Why we need MMH day
Helping mothers, helping babies!
In many countries, as many as 1 in 5 new mothers experiences some type of perinatal mood and anxiety disorder (PMADs). These illnesses frequently go unnoticed and untreated, often with tragic and long-term consequences to both mother and child.
No one is immune!
Women of every culture, age, income level and race can develop perinatal mood and anxiety disorders. Symptoms can appear any time during pregnancy and the first 12 months after childbirth. There are effective and well-researched treatment options available to help women recover.
Illness is not a crime!
Women are sometimes considered to be criminals instead of patients needing treatment, in the case of infanticide. Through building awareness, it aims to prevent these tragedies and stands for just and scientifically based care.
No health without mental health!
Increasing awareness will drive social change with a goal toward improving the quality of care for women experiencing all types of PMADs, and reducing the stigma of maternal mental illness. We are encouraging mental health professionals, friends and relatives of new moms to ask her how she’s really feeling and encourage her to seek help.
MMH in global perspective
World Maternal Mental Health Day draws attention to essential health concerns for mothers and families. Life changes around pregnancy make women more vulnerable to mental illness. The negative cycle of poverty and mental illness impact on a woman’s ability to function and thrive. This may also directly affect her foetus or child, with long-lasting physical, cognitive and emotional outcomes. Mental health care provides the necessary support to empower women to identify resources and personal capabilities. This can enhance their resilience to difficult life circumstances and support them to nurture their children optimally. Caring for mothers is a positive intervention for long-term social development.

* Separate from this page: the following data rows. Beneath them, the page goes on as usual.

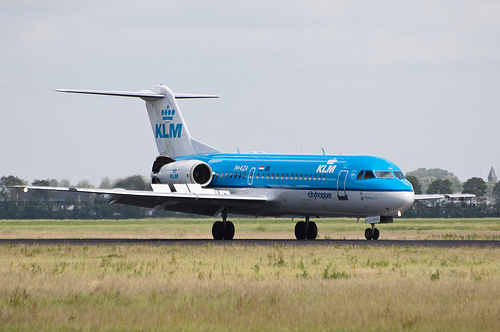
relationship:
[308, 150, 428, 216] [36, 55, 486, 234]
front of plane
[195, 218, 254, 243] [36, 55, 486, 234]
wheel of plane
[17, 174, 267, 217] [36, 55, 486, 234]
wing of plane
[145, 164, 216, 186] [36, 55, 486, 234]
engine of plane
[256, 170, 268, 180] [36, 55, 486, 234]
window of plane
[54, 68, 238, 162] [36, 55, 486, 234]
tail of plane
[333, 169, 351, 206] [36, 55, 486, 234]
door on plane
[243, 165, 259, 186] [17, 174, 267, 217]
door over wing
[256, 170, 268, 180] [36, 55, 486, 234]
window on plane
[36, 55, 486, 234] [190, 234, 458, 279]
plane on ground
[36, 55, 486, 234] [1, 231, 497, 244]
plane on runway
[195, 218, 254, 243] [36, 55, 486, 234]
wheel on plane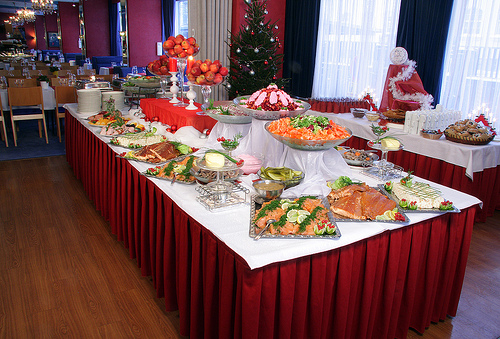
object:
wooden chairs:
[3, 77, 88, 153]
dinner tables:
[0, 73, 79, 135]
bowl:
[189, 76, 227, 114]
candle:
[184, 56, 196, 107]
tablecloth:
[63, 98, 482, 339]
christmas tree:
[219, 0, 290, 99]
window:
[312, 1, 402, 111]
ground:
[468, 102, 477, 109]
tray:
[248, 179, 340, 239]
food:
[89, 50, 461, 238]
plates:
[75, 87, 103, 116]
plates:
[100, 89, 128, 109]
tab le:
[57, 91, 454, 333]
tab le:
[318, 105, 500, 186]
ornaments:
[253, 48, 257, 52]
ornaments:
[236, 48, 239, 53]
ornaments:
[251, 31, 253, 36]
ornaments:
[263, 60, 267, 64]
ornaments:
[273, 74, 277, 79]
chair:
[54, 79, 79, 139]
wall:
[261, 81, 368, 108]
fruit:
[187, 54, 228, 86]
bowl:
[265, 123, 353, 151]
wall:
[230, 1, 285, 93]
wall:
[127, 1, 163, 65]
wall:
[81, 0, 112, 57]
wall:
[56, 3, 84, 54]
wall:
[44, 13, 58, 50]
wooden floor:
[0, 152, 498, 336]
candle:
[167, 56, 178, 71]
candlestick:
[166, 70, 179, 102]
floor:
[3, 137, 499, 337]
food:
[254, 195, 336, 234]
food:
[325, 175, 407, 222]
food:
[382, 172, 457, 210]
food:
[118, 140, 199, 162]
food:
[265, 114, 353, 149]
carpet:
[60, 106, 477, 337]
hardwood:
[2, 112, 67, 155]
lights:
[1, 6, 19, 25]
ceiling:
[2, 0, 26, 6]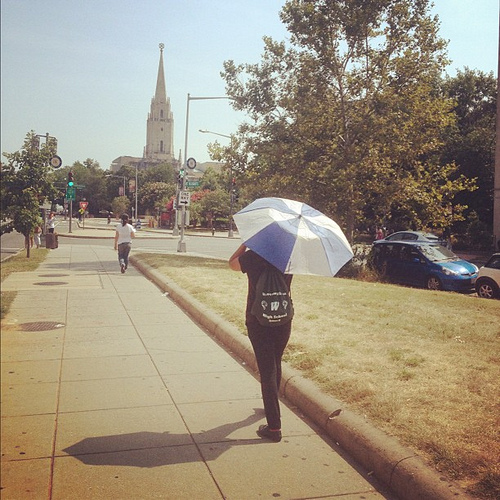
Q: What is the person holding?
A: Umbrella.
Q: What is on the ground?
A: Shadow.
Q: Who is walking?
A: People.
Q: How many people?
A: 2.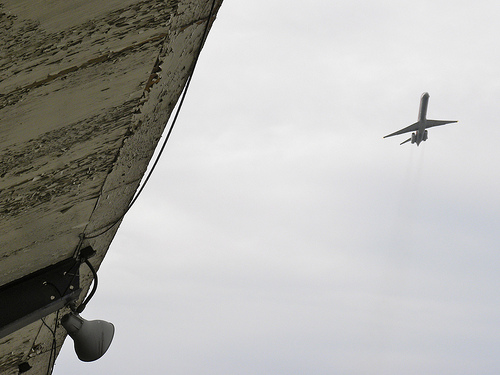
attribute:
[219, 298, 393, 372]
sky — blue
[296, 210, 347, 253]
clouds — white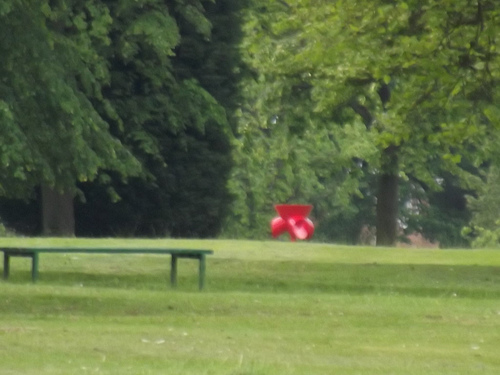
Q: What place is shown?
A: It is a field.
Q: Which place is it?
A: It is a field.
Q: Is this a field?
A: Yes, it is a field.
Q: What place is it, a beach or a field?
A: It is a field.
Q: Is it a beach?
A: No, it is a field.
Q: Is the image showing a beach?
A: No, the picture is showing a field.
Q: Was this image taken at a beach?
A: No, the picture was taken in a field.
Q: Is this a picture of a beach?
A: No, the picture is showing a field.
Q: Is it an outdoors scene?
A: Yes, it is outdoors.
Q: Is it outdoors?
A: Yes, it is outdoors.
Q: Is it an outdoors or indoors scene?
A: It is outdoors.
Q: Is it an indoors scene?
A: No, it is outdoors.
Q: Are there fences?
A: No, there are no fences.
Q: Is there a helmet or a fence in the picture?
A: No, there are no fences or helmets.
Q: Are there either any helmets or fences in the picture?
A: No, there are no fences or helmets.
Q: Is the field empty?
A: Yes, the field is empty.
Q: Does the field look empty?
A: Yes, the field is empty.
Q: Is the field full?
A: No, the field is empty.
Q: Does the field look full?
A: No, the field is empty.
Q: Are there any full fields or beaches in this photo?
A: No, there is a field but it is empty.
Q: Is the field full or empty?
A: The field is empty.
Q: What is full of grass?
A: The field is full of grass.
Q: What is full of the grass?
A: The field is full of grass.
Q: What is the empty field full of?
A: The field is full of grass.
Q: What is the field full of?
A: The field is full of grass.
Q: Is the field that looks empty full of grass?
A: Yes, the field is full of grass.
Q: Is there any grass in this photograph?
A: Yes, there is grass.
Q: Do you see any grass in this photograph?
A: Yes, there is grass.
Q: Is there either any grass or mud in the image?
A: Yes, there is grass.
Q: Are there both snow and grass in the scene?
A: No, there is grass but no snow.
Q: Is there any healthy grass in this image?
A: Yes, there is healthy grass.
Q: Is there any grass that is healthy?
A: Yes, there is grass that is healthy.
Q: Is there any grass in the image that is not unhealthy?
A: Yes, there is healthy grass.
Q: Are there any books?
A: No, there are no books.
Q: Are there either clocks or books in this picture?
A: No, there are no books or clocks.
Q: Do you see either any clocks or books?
A: No, there are no books or clocks.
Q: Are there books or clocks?
A: No, there are no books or clocks.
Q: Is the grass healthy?
A: Yes, the grass is healthy.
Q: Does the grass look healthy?
A: Yes, the grass is healthy.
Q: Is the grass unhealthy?
A: No, the grass is healthy.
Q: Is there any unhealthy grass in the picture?
A: No, there is grass but it is healthy.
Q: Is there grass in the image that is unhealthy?
A: No, there is grass but it is healthy.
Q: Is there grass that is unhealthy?
A: No, there is grass but it is healthy.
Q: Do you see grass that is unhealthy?
A: No, there is grass but it is healthy.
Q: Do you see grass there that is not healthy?
A: No, there is grass but it is healthy.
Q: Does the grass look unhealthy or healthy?
A: The grass is healthy.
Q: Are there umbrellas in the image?
A: No, there are no umbrellas.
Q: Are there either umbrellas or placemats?
A: No, there are no umbrellas or placemats.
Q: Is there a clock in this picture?
A: No, there are no clocks.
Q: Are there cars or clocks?
A: No, there are no clocks or cars.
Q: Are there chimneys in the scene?
A: No, there are no chimneys.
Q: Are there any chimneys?
A: No, there are no chimneys.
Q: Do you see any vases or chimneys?
A: No, there are no chimneys or vases.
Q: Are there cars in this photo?
A: No, there are no cars.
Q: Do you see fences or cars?
A: No, there are no cars or fences.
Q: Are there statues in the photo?
A: No, there are no statues.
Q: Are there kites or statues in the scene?
A: No, there are no statues or kites.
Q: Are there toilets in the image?
A: No, there are no toilets.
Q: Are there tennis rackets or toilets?
A: No, there are no toilets or tennis rackets.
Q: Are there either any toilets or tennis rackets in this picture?
A: No, there are no toilets or tennis rackets.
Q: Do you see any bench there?
A: Yes, there is a bench.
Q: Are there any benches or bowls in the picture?
A: Yes, there is a bench.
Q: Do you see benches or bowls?
A: Yes, there is a bench.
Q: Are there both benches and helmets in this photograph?
A: No, there is a bench but no helmets.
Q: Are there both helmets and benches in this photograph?
A: No, there is a bench but no helmets.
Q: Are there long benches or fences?
A: Yes, there is a long bench.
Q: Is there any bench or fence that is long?
A: Yes, the bench is long.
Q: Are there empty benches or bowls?
A: Yes, there is an empty bench.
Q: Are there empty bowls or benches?
A: Yes, there is an empty bench.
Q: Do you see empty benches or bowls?
A: Yes, there is an empty bench.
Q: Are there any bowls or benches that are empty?
A: Yes, the bench is empty.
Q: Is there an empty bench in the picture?
A: Yes, there is an empty bench.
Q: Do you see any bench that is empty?
A: Yes, there is a bench that is empty.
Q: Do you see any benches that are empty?
A: Yes, there is a bench that is empty.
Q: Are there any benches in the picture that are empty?
A: Yes, there is a bench that is empty.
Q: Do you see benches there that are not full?
A: Yes, there is a empty bench.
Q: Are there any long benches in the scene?
A: Yes, there is a long bench.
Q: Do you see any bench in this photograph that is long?
A: Yes, there is a bench that is long.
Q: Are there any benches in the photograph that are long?
A: Yes, there is a bench that is long.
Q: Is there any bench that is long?
A: Yes, there is a bench that is long.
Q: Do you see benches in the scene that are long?
A: Yes, there is a bench that is long.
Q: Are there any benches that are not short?
A: Yes, there is a long bench.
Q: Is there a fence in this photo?
A: No, there are no fences.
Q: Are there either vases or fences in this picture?
A: No, there are no fences or vases.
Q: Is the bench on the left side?
A: Yes, the bench is on the left of the image.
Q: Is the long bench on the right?
A: No, the bench is on the left of the image.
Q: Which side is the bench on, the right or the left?
A: The bench is on the left of the image.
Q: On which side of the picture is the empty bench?
A: The bench is on the left of the image.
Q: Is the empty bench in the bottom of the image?
A: Yes, the bench is in the bottom of the image.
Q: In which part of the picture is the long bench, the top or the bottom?
A: The bench is in the bottom of the image.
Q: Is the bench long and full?
A: No, the bench is long but empty.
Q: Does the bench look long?
A: Yes, the bench is long.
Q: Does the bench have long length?
A: Yes, the bench is long.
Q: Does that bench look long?
A: Yes, the bench is long.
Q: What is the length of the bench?
A: The bench is long.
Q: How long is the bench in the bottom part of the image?
A: The bench is long.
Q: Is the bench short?
A: No, the bench is long.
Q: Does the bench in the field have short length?
A: No, the bench is long.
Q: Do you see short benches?
A: No, there is a bench but it is long.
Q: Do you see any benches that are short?
A: No, there is a bench but it is long.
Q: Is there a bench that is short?
A: No, there is a bench but it is long.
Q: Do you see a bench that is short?
A: No, there is a bench but it is long.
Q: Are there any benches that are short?
A: No, there is a bench but it is long.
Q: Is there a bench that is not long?
A: No, there is a bench but it is long.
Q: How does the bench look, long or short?
A: The bench is long.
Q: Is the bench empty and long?
A: Yes, the bench is empty and long.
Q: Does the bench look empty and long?
A: Yes, the bench is empty and long.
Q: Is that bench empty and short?
A: No, the bench is empty but long.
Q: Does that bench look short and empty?
A: No, the bench is empty but long.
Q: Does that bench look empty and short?
A: No, the bench is empty but long.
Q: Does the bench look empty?
A: Yes, the bench is empty.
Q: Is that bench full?
A: No, the bench is empty.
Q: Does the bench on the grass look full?
A: No, the bench is empty.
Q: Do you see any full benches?
A: No, there is a bench but it is empty.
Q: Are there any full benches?
A: No, there is a bench but it is empty.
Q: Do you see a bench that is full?
A: No, there is a bench but it is empty.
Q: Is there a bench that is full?
A: No, there is a bench but it is empty.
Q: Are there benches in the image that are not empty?
A: No, there is a bench but it is empty.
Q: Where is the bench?
A: The bench is on the grass.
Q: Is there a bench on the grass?
A: Yes, there is a bench on the grass.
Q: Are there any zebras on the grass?
A: No, there is a bench on the grass.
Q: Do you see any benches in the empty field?
A: Yes, there is a bench in the field.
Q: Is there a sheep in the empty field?
A: No, there is a bench in the field.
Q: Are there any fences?
A: No, there are no fences.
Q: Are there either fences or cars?
A: No, there are no fences or cars.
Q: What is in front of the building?
A: The tree is in front of the building.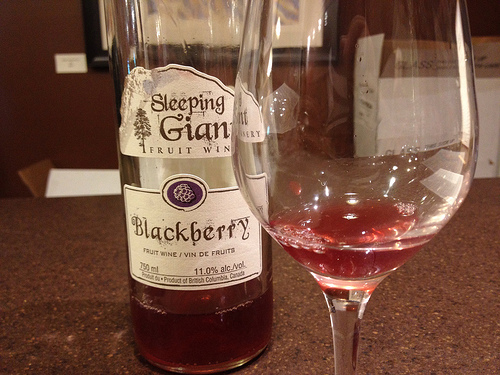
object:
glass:
[230, 0, 479, 375]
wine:
[266, 198, 438, 282]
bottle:
[102, 0, 278, 375]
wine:
[127, 278, 273, 375]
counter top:
[0, 175, 500, 375]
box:
[351, 33, 499, 180]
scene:
[0, 0, 500, 375]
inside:
[0, 0, 500, 375]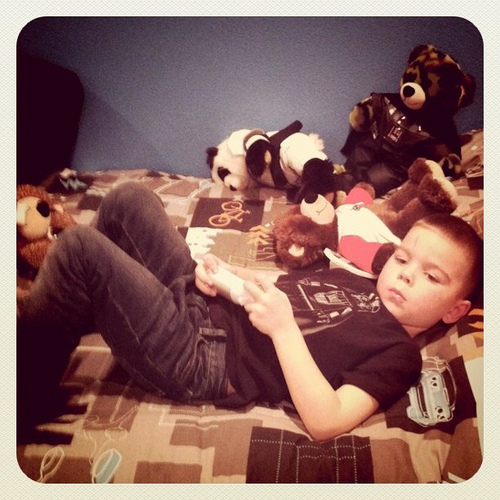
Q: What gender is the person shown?
A: Male.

Worldwide, as many as 1 in 5 women experience some type of perinatal mood and anxiety disorder (PMAD). Statistics vary by country, but this is a worldwide concern. PMADs include postpartum depression, postpartum anxiety, postpartum obsessive compulsive disorder, postpartum bipolar, and postpartum psychosis.
Estimates are that 7 in 10 women hide or downplay their symptoms. Without understanding, support, and treatment these mental illnesses have a devastating impact on the women affected and on their partners and families.
Perinatal mood disorders affect the entire family. Many people don’t realize that about 1 in 10 dads develop depression during this time. An integrated approach to family mental health allows both parents to move beyond the postpartum period as a thriving family unit.
It is estimated that 20 – 25% of pregnancies end in miscarriage or stillbirth. In addition to grief, many of these women also experience postpartum depression. Giving birth to a premature child, or having a child spend extended time in a Neonatal Intensive Care Unit, can also take a toll on maternal mental health.